Would you reproduce each of the records below precisely, with the pictures left out?

(Stored items)
————————

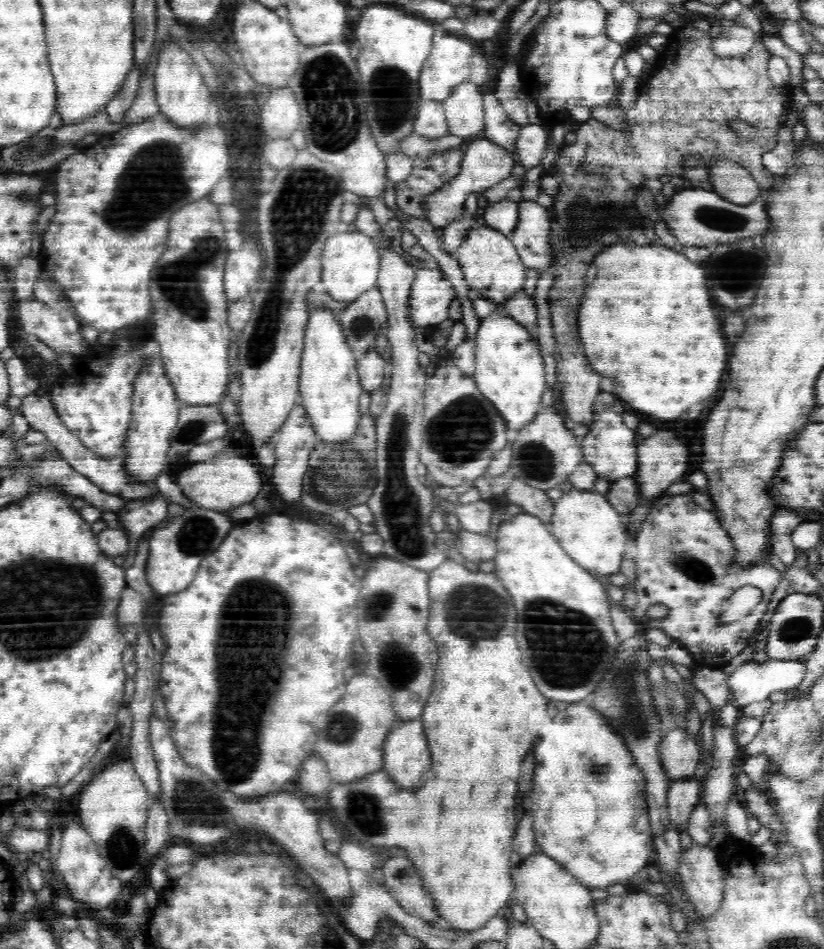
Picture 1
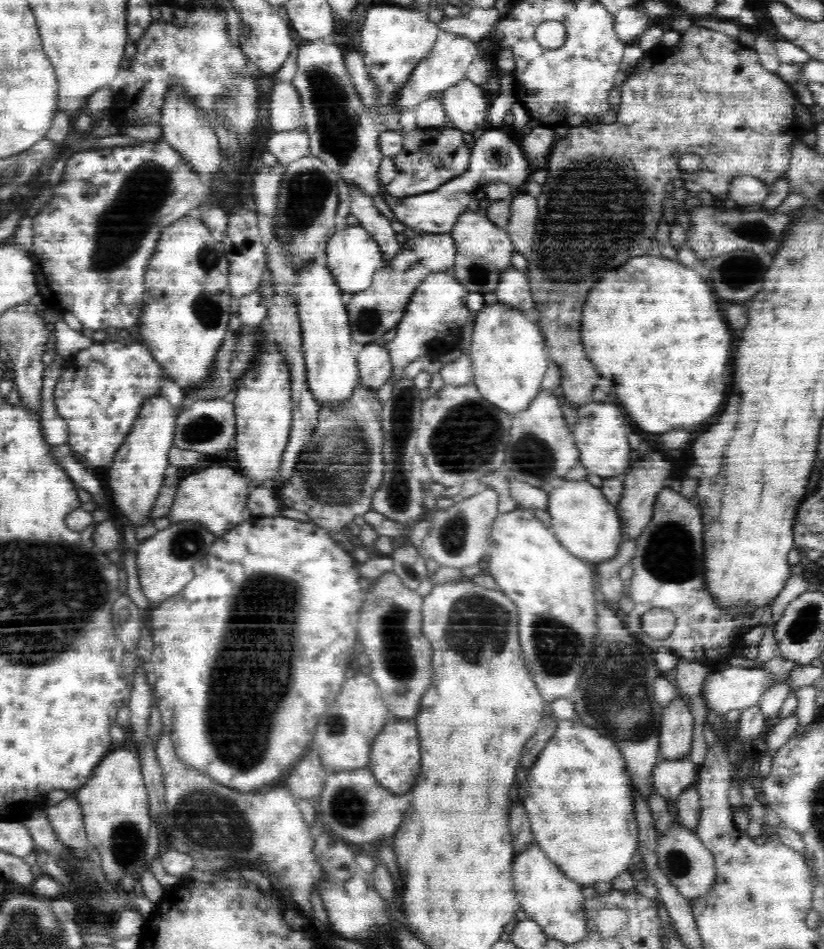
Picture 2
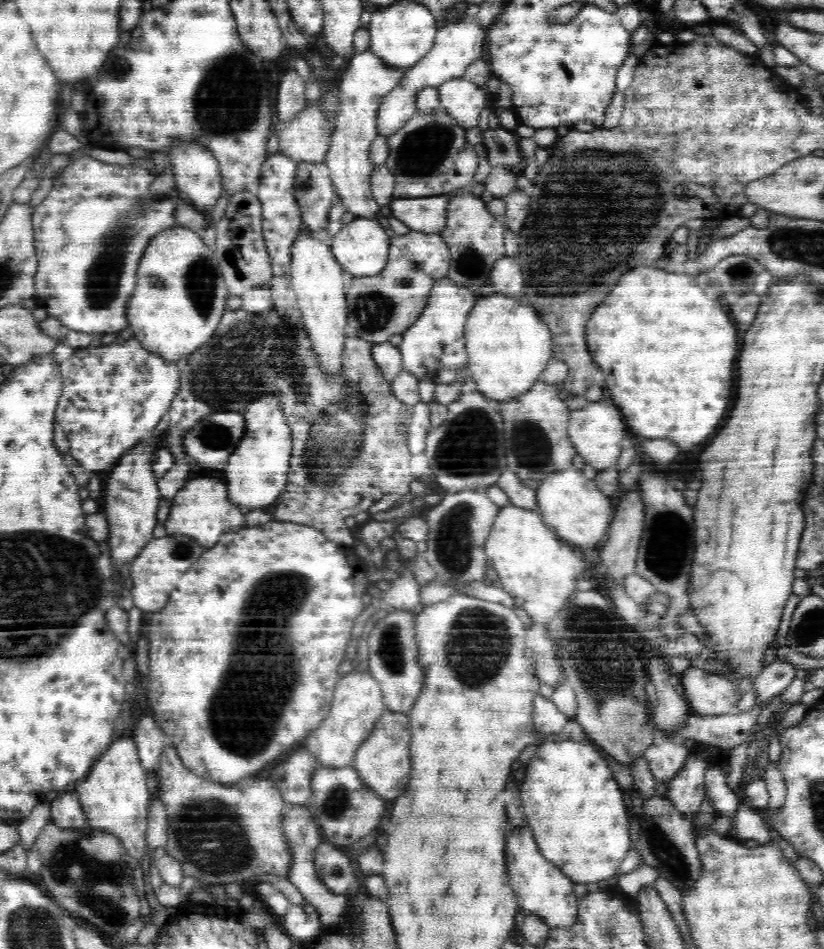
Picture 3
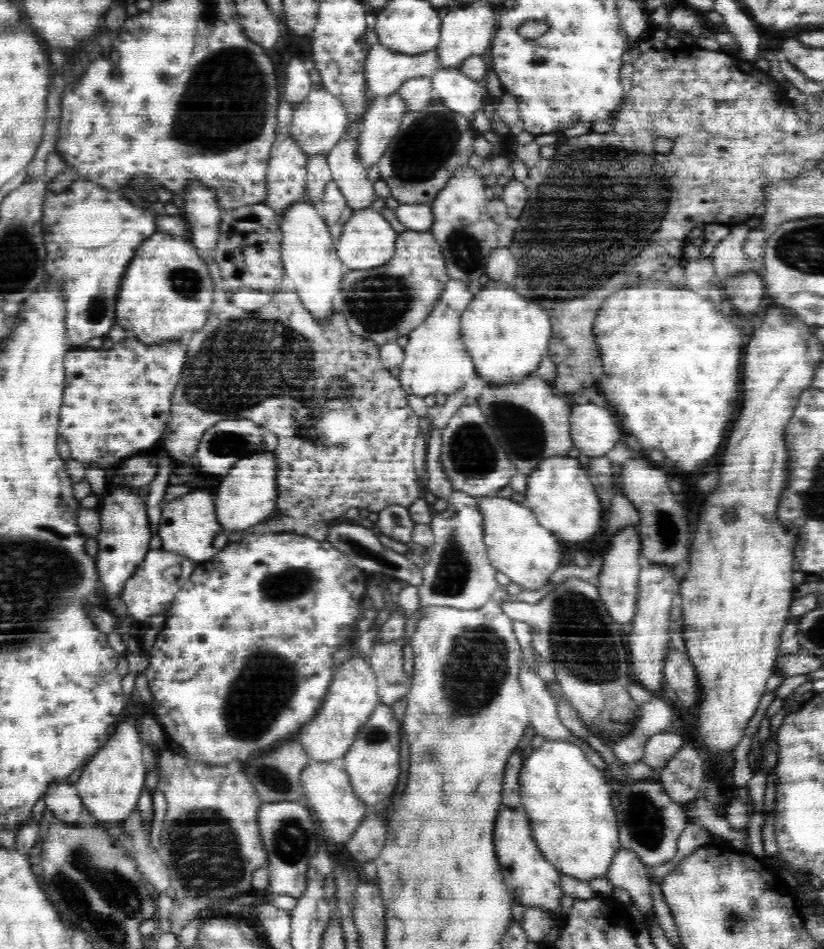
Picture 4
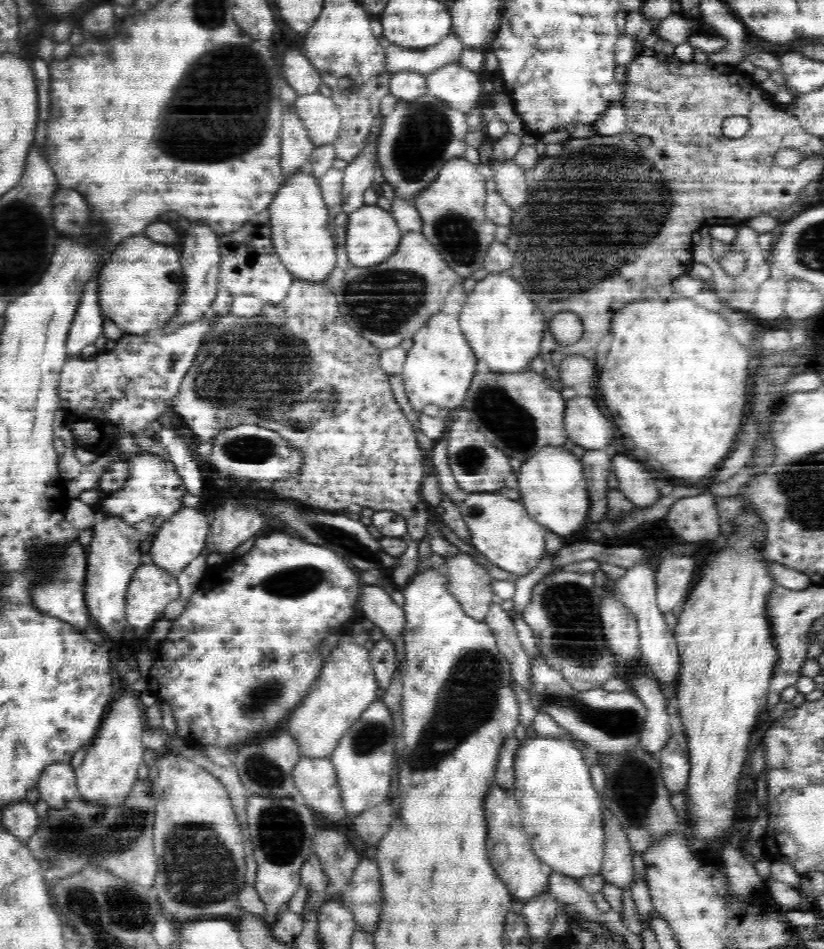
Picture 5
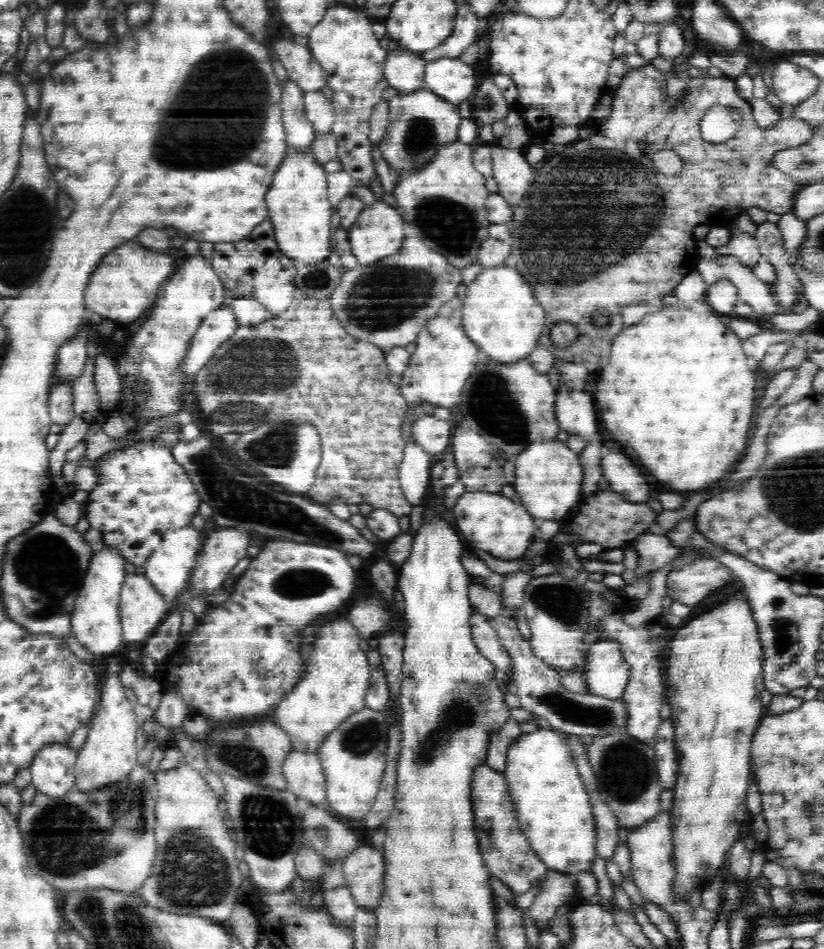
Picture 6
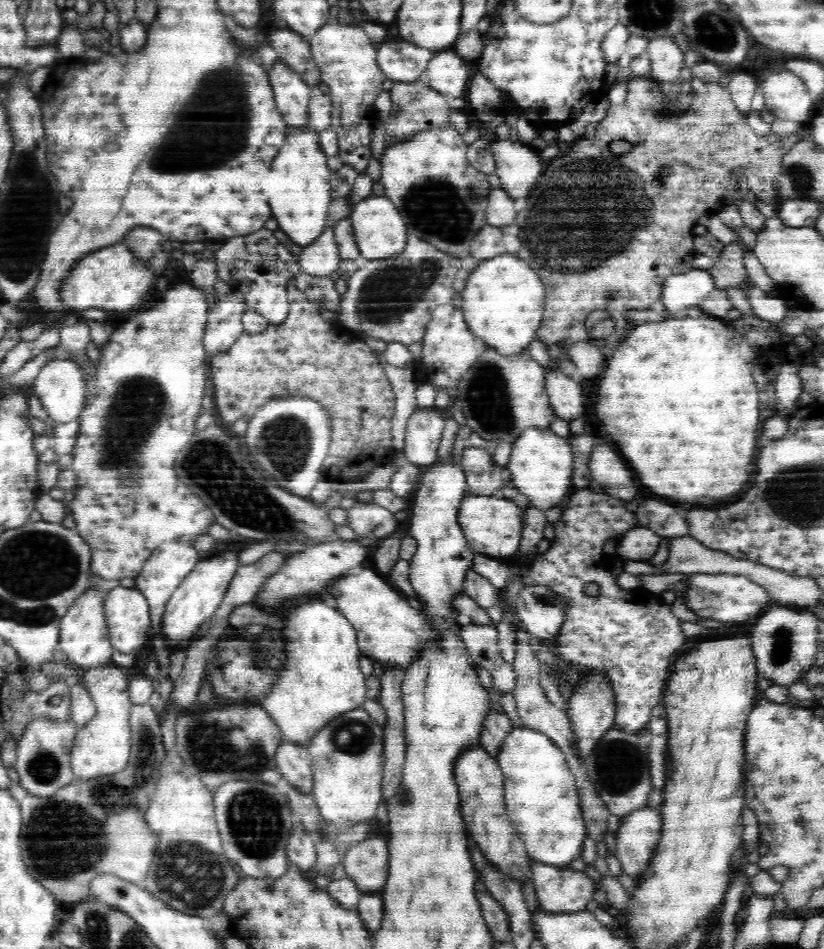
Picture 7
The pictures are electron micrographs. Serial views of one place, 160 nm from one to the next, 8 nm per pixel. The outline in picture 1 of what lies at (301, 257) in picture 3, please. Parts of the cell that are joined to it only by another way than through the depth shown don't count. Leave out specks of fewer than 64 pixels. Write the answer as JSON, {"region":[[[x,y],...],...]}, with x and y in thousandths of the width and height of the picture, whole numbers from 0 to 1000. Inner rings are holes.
{"region":[[[396,323],[379,325],[370,346],[362,417],[367,417],[370,436],[388,466],[415,467],[431,459],[438,439],[434,430],[439,412],[430,371],[420,361],[410,331]]]}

————————

◆ **Finished exercise**:
Picture 1
Picture 2
Picture 3
Picture 4
Picture 5
Picture 6
Picture 7
The pictures are electron micrographs. Serial views of one place, 160 nm from one to the next, 8 nm per pixel. The outline in picture 1 of what lies at (301, 257) in picture 3, please. Parts of the cell that are joined to it only by another way than through the depth shown don't count. Leave out specks of fewer than 64 pixels. Write the answer as JSON, {"region":[[[x,y],...],...]}, with x and y in thousandths of the width and height of the picture, whole numbers from 0 to 1000. Inner rings are holes.
{"region":[[[396,323],[379,325],[370,346],[362,417],[367,417],[370,436],[388,466],[415,467],[431,459],[438,439],[434,430],[439,412],[430,371],[420,361],[410,331]]]}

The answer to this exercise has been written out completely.